The Fish and Wildlife decision to slash critical habitat threatens to undermine habitat protections called for in the species' federal recovery plan, which identified the area needed for recovery as being somewhat larger than the proposed 375,000 acre designation. In 2005 the groups sued the Forest Service and obtained a closure to snowmobile use for the habitat identified in the recovery plan. The final critical habitat designation, however, includes only a fraction of this area, and the Forest Service is already considering lifting the closure. With new technologies allowing snowmobiles to get ever farther into the backcountry, these machines are a major threat to the shy, easily spooked animals.
“This is one step out of many that are needed to stop the decline of this small caribou herd that likely once numbered in the hundreds,” said Tim Layser, wildlife biologist with the Selkirk Conservation Alliance. “With adequate protection from the impacts of off-trail snowmobiling and other threats, caribou numbers can once again be given a chance for recovery in the United States, although other issues need to be addressed.”
Mountain caribou are a unique form of woodland caribou adapted to surviving winters of deep snow, with dinner-plate-sized hooves that work like snowshoes and an ability to subsist for three to four months at a time on nothing but arboreal lichens found on old-growth trees.
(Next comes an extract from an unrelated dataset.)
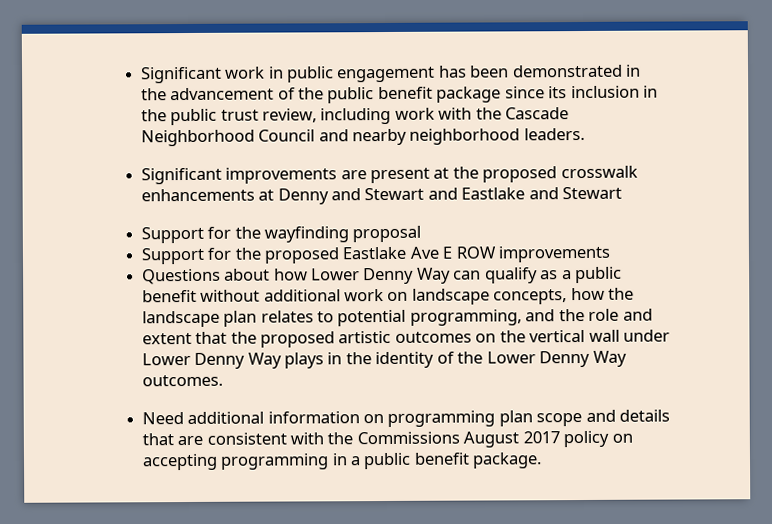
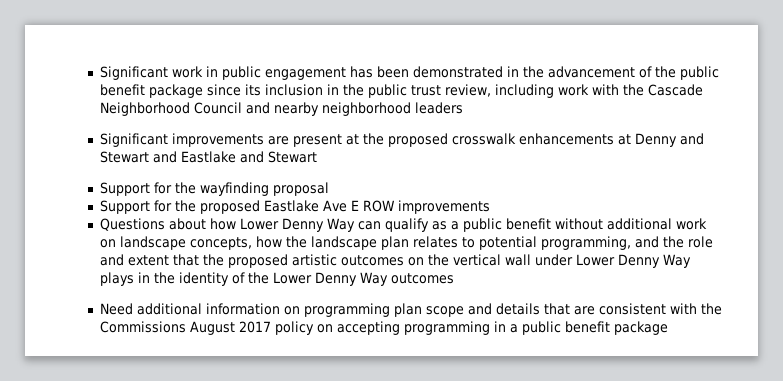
[523,127,585,141] leaders. -> [414,102,463,114] leaders
[141,374,223,387] outcomes. -> [390,273,454,284] outcomes
[472,452,543,469] package. -> [613,321,668,335] package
U.S. caribou are part of a population that straddles the border with British Columbia, with fewer than 20 animals found on the U.S. side of the border in recent years.
The groups fighting for greater protection for the caribou are the Center for Biological Diversity, Conservation Northwest, Selkirk Conservation Alliance, The Lands Council, Idaho Conservation League and Defenders of Wildlife, and were represented in litigation by Laurie Rule of Advocates for the West.